- Africa has a growing number of museums and memorials dedicated to past cruelties, including the Rwanda genocide, apartheid, the slave trade and the Holocaust. In South Africa, scientists discuss the importance of these memorials to transitional justice. Some hold they help foster "a culture of self-pity" while others say they help "celebrate the struggle against injustice."
At an ongoing international conference in Somerset (South Africa), more than 25 international scientists and other experts from over 15 countries are debating over the theme "transitional justice and human security." The issue of remember and forgetting – and how our memories are preserved and portrayed came under the spotlight in the session entitled "Memory, Museums and Memorials: Building a New Future" at the conference today.
Professor Heribert Adam from the Simon Fraser University in Canada said that most memorials and museums worldwide were dedicated to the victims of war or genocide, but that perhaps we should broaden our vision to include perpetrators as well. "All conflict, after all, is made up of victims, perpetrators of violence and bystanders and an inclusive picture might provide more for us - and future generations - to ponder on."
He asked how politically correct museums should be and said that in Britain, for instance, there were no museums dedicated to people who suffered at the hands of British colonialists. The Canadian scientist also questioned whether or not museums help foster "a culture of self-pity and victimology" and whether museums could help us learn lessons from the past.
A strong theme that was supported by all the speakers was that remembering the past helped us to imagine the future.

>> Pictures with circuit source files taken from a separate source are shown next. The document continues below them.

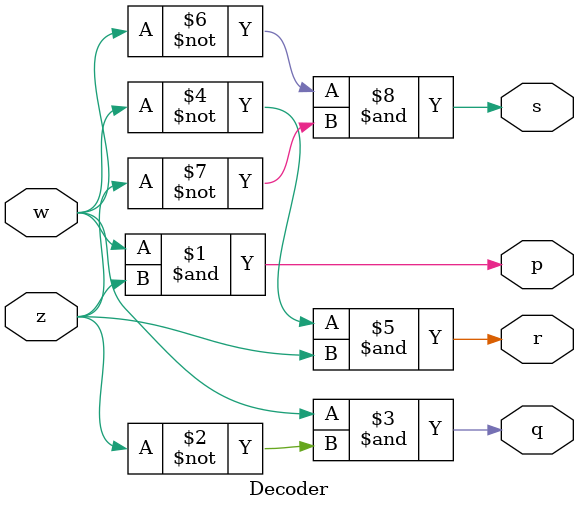
<source format=v>
`timescale 1ns / 1ps
module Decoder(
    input w,
    input z,
    output p,
    output q,
    output r,
    output s
    );

	assign p = w & z;
	assign q = w & ~z;
	assign r = ~w & z;
	assign s = ~w & ~z;

endmodule

</source>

Valmont Layne from the District Six Museum in Cape Town, South Africa, said he believed that museums play an important role in transitional justice. To illustrate this, he sketched the area's history and outlined its significance in terms of South African culture and politics and elaborated on how apartheid displaced over four million people with its policy of forced removals.
Mr Layne described how Cape Town's District Six Museum was established in 1992 and how it helped break the mould of museums which, up till then in South Africa, had been "seen as formal and traditional institutions devoid of people's voices." Mr Layne also spoke about some of the challenges faced by the District Six Museum and mentioned that it was tasked with the seemingly paradoxical job of preservation and development.
With land restitution taking place in contemporary South Africa, he said the challenge of remembrance was also transferred to the returning community. "The next generation of home-owners will have to take the burden of history with them and need to understand that having land restored to them only to go on to sell it for ten times the amount to somebody not from the area would do little for the legacy of history they have inherited."
Marlene Silbert from the Holocaust Museum in Cape Town said she believed that remembrance is a "vital human activity" that influences our links with the past and helps us shape the future. "The exploration of the past allows us to reconsider our hopes, our fears and the society we want to create," she said.
Ms Silbert believes museums are powerful means of communication across language and time but that they should not only be places of fascination. "They should also become centres of social responsibility and dynamic institutions that are fully about the communities they represent and provide a context and understanding for the times we live in," she says.
With this in mind, the South African Holocaust Museum had a very strong educational outreach programme and offers unique learning experiences to, amongst others, school children, sports teams, lawyers, doctors, business people and professional organisations.
- Confronting the Holocaust allows people to look at their own racism and prejudice, Ms Silbert says, and it is through questioning that change is initiated. "Museums also play a vital role in fostering diversity. During our workshops we address how good people could have been involved in atrocities so that people start developing a sense of themselves and where their values lie."
Director Louis Bickford of Alliances & Capacity Development at the International Centre for Transitional Justice (ICTJ) said he was animated about how the focus of memorials has shifted over the last few decades and - instead of glorifying war - they were now central in celebrating the struggle against injustice. Memorials, he believed, "serve to help us look inward at ourselves and outwards at our community."
Dr Bickford explained that, although he believed that there are best practices around the building of monuments, there was no "one size fits all" approach and that memorials should be drawn from the local vernacular.